Among the large number of books issued during the first months of Pope Francis’ pontificate illustrating his gestures and the innovations he has introduced, a small volume has been published by the Vatican Publishing House featuring the Pope’s messages on Twitter from March 17 to September 10, complete with wonderful pictures by Giovanni Chiaramonte. Now, reviewing a book like this may look like useless or outdated work. But, in fact, the messages sent by the Pope have nearly totalled 200 since the first 174 tweets (by November 15 he had sent 192) and above all, the number of followers, i.e., those following the Pope in the nine languages of the official account @Pontifex has soared to 10 million, as the Holy Father himself declared (on Twitter, needless to say) on Sunday, October 27.
It is a work in progress making use of an instrument appreciated by Pope Francis, who has taken up the baton from Benedict XVI, the first Pope to use Twitter, sending his first message on December 12, 2012, an instrument particularly congenial to Pope Francis, seeing as it enables him to reach the peripheries to which he is determined to send his message.

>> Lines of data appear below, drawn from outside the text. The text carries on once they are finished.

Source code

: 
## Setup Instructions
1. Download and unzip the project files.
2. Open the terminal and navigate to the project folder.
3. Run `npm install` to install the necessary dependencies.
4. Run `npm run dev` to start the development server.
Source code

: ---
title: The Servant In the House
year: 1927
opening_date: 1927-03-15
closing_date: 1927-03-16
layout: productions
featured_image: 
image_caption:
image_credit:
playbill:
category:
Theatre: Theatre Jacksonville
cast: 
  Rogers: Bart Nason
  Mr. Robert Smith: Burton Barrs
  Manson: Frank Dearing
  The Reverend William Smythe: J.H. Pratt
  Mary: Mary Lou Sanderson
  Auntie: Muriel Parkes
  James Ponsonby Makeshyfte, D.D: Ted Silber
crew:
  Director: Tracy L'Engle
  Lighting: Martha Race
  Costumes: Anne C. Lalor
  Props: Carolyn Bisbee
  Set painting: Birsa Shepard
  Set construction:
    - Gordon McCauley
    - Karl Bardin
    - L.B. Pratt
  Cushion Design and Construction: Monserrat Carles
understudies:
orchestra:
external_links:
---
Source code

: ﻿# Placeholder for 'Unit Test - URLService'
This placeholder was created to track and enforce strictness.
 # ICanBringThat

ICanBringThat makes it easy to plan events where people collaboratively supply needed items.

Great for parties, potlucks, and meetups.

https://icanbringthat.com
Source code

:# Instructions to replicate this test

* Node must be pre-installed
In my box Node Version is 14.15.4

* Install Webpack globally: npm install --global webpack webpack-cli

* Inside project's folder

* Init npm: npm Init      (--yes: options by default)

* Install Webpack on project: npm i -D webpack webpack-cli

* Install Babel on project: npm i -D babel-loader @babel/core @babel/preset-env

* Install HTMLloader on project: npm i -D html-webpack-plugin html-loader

Though covering a short period of time, this small volume has one merit, or rather two: 1) collecting the messages sent by the Pope during the first months of his pontificate, a short one-line catechesis, as it were, beyond the ephemeral, i.e., the dimension which seems to characterize social networks; and 2) providing a contribution to outlining Pope Francis’ personality through his own words. The analysis of the 140 tweets of this six-month period, in fact, brings the guidelines of his message to the fore, from the invitation to the faithful to pray for him (his first tweet on March 17, four days after his election) and to take care of God’s creation (March 19 and June 5) to the reminder that “true power is service. The Pope must serve all people, especially the poor, the weak, the vulnerable” (March 19) and advice on how to be with Jesus who “demands that we go out from ourselves and from living a tired habitual faith” (March 27), “letting Christ take possession of our lives and transform them” (April 10) and to avoid being “part-time and low-cost Christians” (May 16 and September 5), “bored or sad believers” (June 30), or “being content to live a mediocre Christian life” (May 7), to small pieces of advice to the faithful like: “How marvelous it would be if at the end of the day each of us could say: ‘Today I have performed an act of charity toward others’” (April 29) or “Are you angry with someone? Pray for that person. That is what the Christian life is about” (June 17).
Nor can we leave out the strong messages for Lent, Holy Week and Easter (March 25 to April 1), his attention to the Chinese people: “On the feast of Mary Help of Christians I join the Catholics in China who trust in the protection of Our Lady of Sheshan and I pray for them” (May 23), his closeness to young people, whom he asks “not to bury your talents, the gifts that God has given you. Do not be afraid to dream of great things” (April 26), and to whom he wrote straight off during the intense Rio World Youth Days, getting into hash tags #Rio2013 and #JMJ until the dramatic escalation of war in Syria, to which Pope Francis reacted by rallying believers from all over the world, inviting them to fast and pray. Here, in an uninterrupted crescendo, the tweets become more intense, more than one per day, and they vibrantly record the Holy Father’s sorrowful appeal to “pray for peace” (September 1) and denounce “how much suffering, how much devastation, how much pain the use of arms has caused in its wake” (September 2), to condemn “the use of chemical weapons” (September 3) and his call for negotiation.
These tweets are strong messages given in small doses day by day, messages that all of us can find on our Smartphones and use as a stimulus to reflect and meditate on our Christian life.